When looking for a position abroad, job seekers typically try to find work sooner rather than later. By the time you get on a plane for Paris or Singapore, you want to know your salary, your new boss and maybe even the date you'll be returning.

But not everyone is compelled to have a job lined up when moving to another country. For some, especially for workers without established career or who are just eager for time overseas, a just-do-it philosophy takes hold. Caution is thrown to the wind, career goals are put on hold and the overriding desire for that international experience motivates the job seeker to find some sort of work in a new home.

"There is no time like the present," says Mary Mader, who moved to Australia and found a job as an international marketing consultant for a Perth interior design firm. "If anyone has had ideas about doing something like this, I really encourage them to just go for it."

Here are five tips for anyone planning to take the bold step of moving to another country without a job lined up:

Research Your Destination

Embracing an action-oriented philosophy doesn't mean packing your bags without knowing how to say "hello" in Hebrew or "Where is the Louvre" in French. If anything, moving abroad without a job lined up requires additional planning, as your knowledge of a country's language and customs -- especially with regard to work permits and job hunting -- will likely play a role in your success there. In particular, scout out the options available there. Is teaching English a possibility? Find the relevant contacts before you leave, rather than while you're trying to get used to a foreign phone system.

Network in Advance

By the time you depart, your Palm Pilot should have the names of five people, at the very least, to contact once you arrive. These need not be professional contacts -- just individuals with whom you can meet in a cafe, learn the names of other contacts, and start meeting people to help you locate job opportunities. Contacts matter in any job search, but they're essential when you don't know the country and your command of the language is shaky.

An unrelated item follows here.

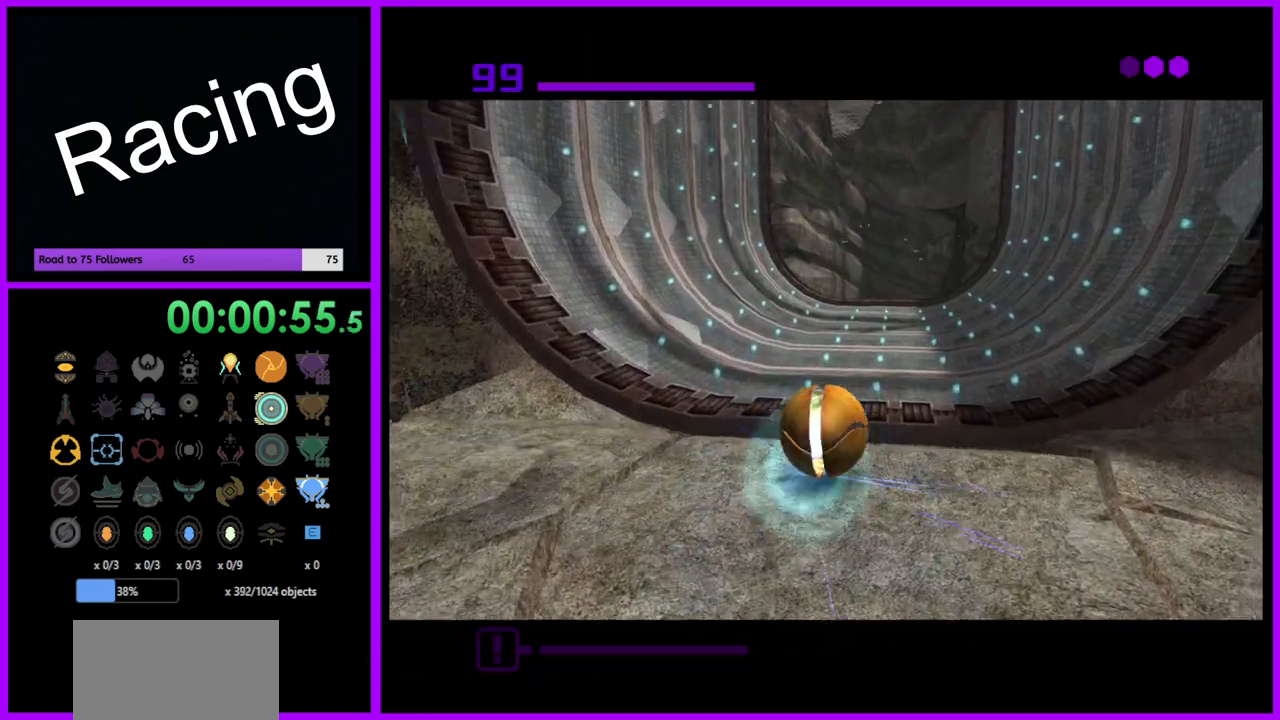
{"buttons": ["B"], "left_stick": "up-left", "right_stick": "center", "events": [[100, "A", "down"], [183, "A", "up"], [433, "left_stick", "up-left"], [483, "B", "down"]]}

Know How Long Your Money Will Last

Unless you're certain you've got in-demand skills, plan on a minimum of three months without a paycheck. You would be wise to plan for six months. Unless you can embark on the trip feeling your funds will be well spent, no matter what comes of it, don't do it. You want to be able to return home with grace, not grief about what might have been.

Be Ready for Anything

If you're a bond trader expecting to land a position in the financial industry in Italy or Thailand, you may need to reevaluate your plans. Basically, in order for this sort of plan to work, you have to be willing to accept all different sorts of assignments in the interim -- childcare, dog-walking, bartending. That's part of the reason this plan is typically more attractive to people in their twenties. You may not have to walk dogs for months, but opportunities tend to multiply, according to expats, and if you begin to accept one or two jobs -- however far from the ideal -- you're likely to find others in the future.

Have an Exit Strategy

Things not working out for you in Milan or Melbourne? You need to have an exit strategy -- a plan for returning to the US and finding work here. More than anything, that means keeping channels open with friends, colleagues and former bosses in the US. With email and the Internet, that's easier than ever. Store your resume somewhere online, like on Monster.com, for easy reference, and have it ready to go when you decide to return. You'll even be able to apply for jobs before you get back.